Different quarterback, same results. The Broncos find their season slipping away because an elite defense is being let down every week by an unimaginative offense and subpar quarterback play. Brett Rypien -- making the start against the Jets after Russell Wilson was scratched with a partially torn hamstring -- averaged fewer than 5 yards per attempt on 46 throws and was unable to lead Denver on a touchdown drive despite New York's own sputtering attack providing numerous opportunities. If there’s any good news for the rest of us, Rypien’s pedestrian effort will spare everyone talk of a quarterback controversy in Denver. This is Wilson’s ship, sinking though it may be.

UPDATE: On Friday, Broncos coach Nathaniel Hackett said Russell Wilson will return to the starting lineup, barring a setback, for Sunday's game against the Jaguars in London.

Previous rank: No. 30

How about we dole out some deserved love to the eternally overlooked Terry McLaurin?

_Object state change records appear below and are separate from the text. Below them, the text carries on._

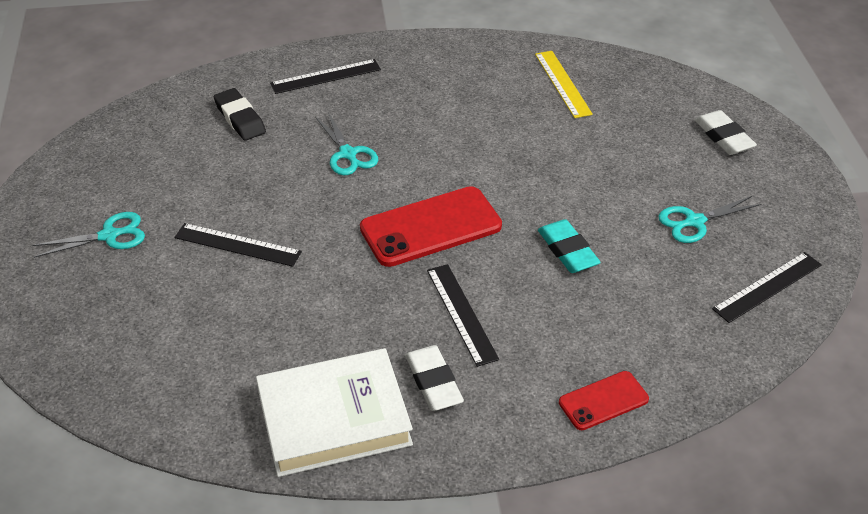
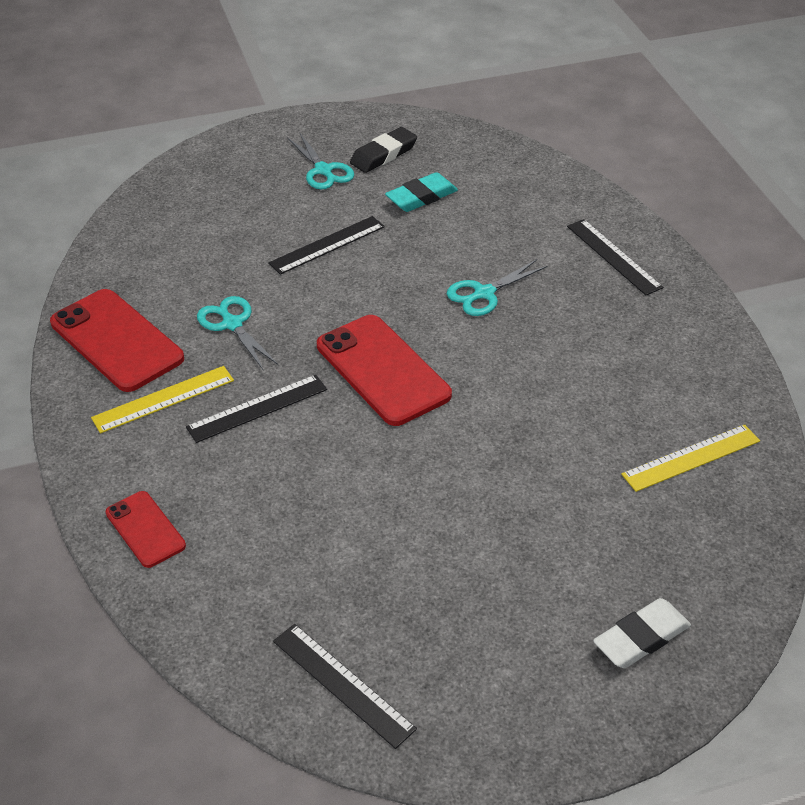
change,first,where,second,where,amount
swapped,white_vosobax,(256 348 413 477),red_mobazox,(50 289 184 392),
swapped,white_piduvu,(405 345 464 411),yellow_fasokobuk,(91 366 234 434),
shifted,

The fourth-year wide receiver hasn’t been given much of an opportunity to fill up the box score this season, but he stepped up huge in Washington’s 23-21 win over the Packers. McLaurin hauled in Taylor Heinicke's go-ahead touchdown pass in the third quarter before essentially sealing the game with two massive first-down receptions on the Commanders’ final possession. Consecutive victories have put Washington back in the mix, style points be damned. "You can win pretty; you can win ugly," coach Ron Rivera said postgame. "If you're going to win ugly, who cares?"

Previous rank: No. 27

The Travis Etienne Show is officially streaming on all formats. The 2021 first-round pick announced his arrival on Sunday, piling up 114 yards on 8.1 yards per carry and his first career touchdown in a narrow loss to the Giants. Etienne was already in line for a bigger role after his breakout performance, but that became official after NFL Network Insider Ian Rapoport reported Monday that the Jaguars are trading running back James Robinson to the Jets for a conditional Day 3 draft pick. Robinson, a fan favorite in Jacksonville and source of rich drama due to his lack of playing time under Urban Meyer, averaged 4.2 yards per carry with three touchdowns in seven games (five starts) this season.

Carolina Panthers

Previous rank: No. 32

Life without Christian McCaffrey began with an unexpected treat. The running backs tasked with replacing the superstar piled up 176 yards on the ground in an upset win over Tom Brady and the Buccaneers. Plenty of credit is due to Steve Wilks, the interim head coach who had his team playing hard even when it's apparent the organization has already flipped the page to 2023. "That definitely wasn't a team out there that was trying to tank it," Wilks said. "These guys right here have come together and they believe in one another. ... There is a lot that we can build on today."

Detroit Lions

Previous rank: No. 28

The Lions returned to competitive football after their pre-bye thumping in Foxborough, but the results remain the same for the Fightin' Campbells. Five second-half turnovers by the offense were too much to overcome in a 24-6 loss to the Cowboys at AT&T Stadium. The cruelest giveaway? A goal-line fumble by Jamaal Williams when Detroit appeared poised to take a lead in the fourth quarter. "I'm frustrated because we're losing, just like I was last year," Campbell said. "But I'm not down, I'm not losing confidence. I'm not going to go hide in a corner." A fact the coach might want to hide under a Honolulu blue rug at team headquarters: The Lions fell to 4-18-1 in his tenure.

Houston Texans

Previous rank: No. 31

Another week, another loss for the Texans, but head coach Lovie Smith can at least point to some positives on the offensive side of the ball. Quarterback Davis Mills enjoyed his best game of the season, going over 300 yards through the air with a pair of scoring tosses. His outing wasn't perfect -- a late pick-six sealed the game for the Raiders when Houston was still in striking distance -- but Mills put the ball on his receivers throughout the day and improved his accuracy considerably (68 percent completion rate, about six percentage points higher than the mark he'd put together in the previous five games). It's a start.